I stay in Aundh and Pay 2100 Rs for 1 Mbps unlimited for 3 months. Satisfied with the service till now.
May be the 1212 Rs 12 Mbps per month till 25GB and then throttled to 1 Mbps might be good plan for you.


----------



## Gtb93 (Jun 1, 2013)

Thanks for the suggestions guys!
Also @Diablo9 - a 2mbps plan on a 1:8 contention would generally give you 256kbps on download, isn't that normal?


----------



## 6Diablo9 (Jun 2, 2013)

Correct me if I'm wrong but 1:8 contention means one line of 2 mbps(mega bits per sec) is shared with 8 users, you do get 2mbps. You could expect 220-230kBps(kilo bytes per sec) I had YOU Broadband earlier with 2mbps plan, switched to Hathway later bcoz I wanted something very cheap(cheap plan, cheap speed) and also got free set top box+6month cable tv. Anyways never had any problem with YOU broadband, and if you have problem they'll try to resolve it by next day same with Hathway.


----------



## Akshay (Jun 2, 2013)

Tata broadband is the best option for you. It's stable & has almost no issues. It is little expensive though. 

Avoid reliance for sure.


----------



## Gtb93 (Jun 10, 2013)

I've settled for YouBroadband as of now. 2mbps UL no limits. 1400rs per month. 
Will get the connection by wednesday.


----------



## raksrules (Jun 10, 2013)

^^Good. Mine is 1 Mbps UL for half of what you are paying (700 per month).


----------



## Desmond (Jun 10, 2013)

I live in Bavdhan near Kothrud and I use Tata Docomo broadband 999 plan. I've had no problems with it yet and get pretty steady pings.


----------



## quad_core (Jun 11, 2013)

I use BSNL broadband and i m quite satisfied with the service. I am using this since 2005 . I have the 1mbps plan, you can check their other plans too.


----------



## paritosh_sumrao (Oct 31, 2014)

Gtb93 said:


> I've read bad reviews for tikona often. Is it really THAT bad?
> Also, for hathway I've seen the plan-paper that the rep brings, there's no VFM plan at all.

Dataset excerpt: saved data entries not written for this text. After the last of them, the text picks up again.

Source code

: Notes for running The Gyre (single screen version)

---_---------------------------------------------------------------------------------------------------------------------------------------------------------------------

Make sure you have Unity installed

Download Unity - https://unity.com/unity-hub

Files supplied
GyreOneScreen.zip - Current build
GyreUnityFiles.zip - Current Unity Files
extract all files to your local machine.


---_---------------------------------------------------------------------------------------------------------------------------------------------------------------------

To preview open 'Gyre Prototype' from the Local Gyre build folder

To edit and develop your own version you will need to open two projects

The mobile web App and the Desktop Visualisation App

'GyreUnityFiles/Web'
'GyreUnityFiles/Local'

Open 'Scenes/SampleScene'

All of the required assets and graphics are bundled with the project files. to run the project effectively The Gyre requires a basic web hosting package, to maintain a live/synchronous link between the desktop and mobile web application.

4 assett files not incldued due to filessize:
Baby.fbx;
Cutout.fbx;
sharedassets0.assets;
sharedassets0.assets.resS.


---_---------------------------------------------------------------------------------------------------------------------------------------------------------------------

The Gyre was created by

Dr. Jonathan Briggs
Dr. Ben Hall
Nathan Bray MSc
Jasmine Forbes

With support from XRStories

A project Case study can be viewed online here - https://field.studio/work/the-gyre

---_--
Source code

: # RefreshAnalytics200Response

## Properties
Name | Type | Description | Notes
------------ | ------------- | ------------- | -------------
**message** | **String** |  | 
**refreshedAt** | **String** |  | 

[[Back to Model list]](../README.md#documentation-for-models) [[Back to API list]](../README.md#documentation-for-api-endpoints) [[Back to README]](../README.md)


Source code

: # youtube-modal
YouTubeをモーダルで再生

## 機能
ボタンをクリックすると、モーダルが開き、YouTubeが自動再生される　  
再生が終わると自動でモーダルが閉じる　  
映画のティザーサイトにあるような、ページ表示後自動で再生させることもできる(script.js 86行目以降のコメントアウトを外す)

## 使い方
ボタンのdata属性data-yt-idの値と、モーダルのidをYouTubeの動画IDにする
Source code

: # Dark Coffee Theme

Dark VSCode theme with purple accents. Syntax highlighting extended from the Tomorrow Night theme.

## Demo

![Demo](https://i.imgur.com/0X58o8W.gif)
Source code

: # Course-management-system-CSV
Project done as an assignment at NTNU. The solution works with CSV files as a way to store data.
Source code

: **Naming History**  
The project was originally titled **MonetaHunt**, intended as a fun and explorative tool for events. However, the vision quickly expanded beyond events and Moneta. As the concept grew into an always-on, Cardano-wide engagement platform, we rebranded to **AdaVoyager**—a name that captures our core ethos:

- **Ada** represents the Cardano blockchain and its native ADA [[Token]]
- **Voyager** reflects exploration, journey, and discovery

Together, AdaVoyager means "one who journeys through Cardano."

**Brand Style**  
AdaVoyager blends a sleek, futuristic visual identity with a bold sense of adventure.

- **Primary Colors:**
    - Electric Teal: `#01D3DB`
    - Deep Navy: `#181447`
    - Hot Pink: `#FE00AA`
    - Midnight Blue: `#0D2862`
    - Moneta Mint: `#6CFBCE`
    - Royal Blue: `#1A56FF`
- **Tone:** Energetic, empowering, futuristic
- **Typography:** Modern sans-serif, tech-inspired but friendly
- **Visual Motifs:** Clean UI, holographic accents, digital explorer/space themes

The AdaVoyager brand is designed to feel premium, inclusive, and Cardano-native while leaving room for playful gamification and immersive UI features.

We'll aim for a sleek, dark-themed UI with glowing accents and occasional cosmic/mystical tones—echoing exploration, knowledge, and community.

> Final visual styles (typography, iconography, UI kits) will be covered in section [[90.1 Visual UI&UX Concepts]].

Tikona is worst possible bradband (?). It hardly works. I could never do skype on itdespite being 2MBPS because of frequent disruptios. But believe me thats not the worst part. Closing of account is the most difficult thing. Even if you say not to recharge it, they will do it. And will threaten you with legal action if thats not paid. Add 1500 closure charges and what not.
Its actually a mental harrasment I hope no one else goes through.


----------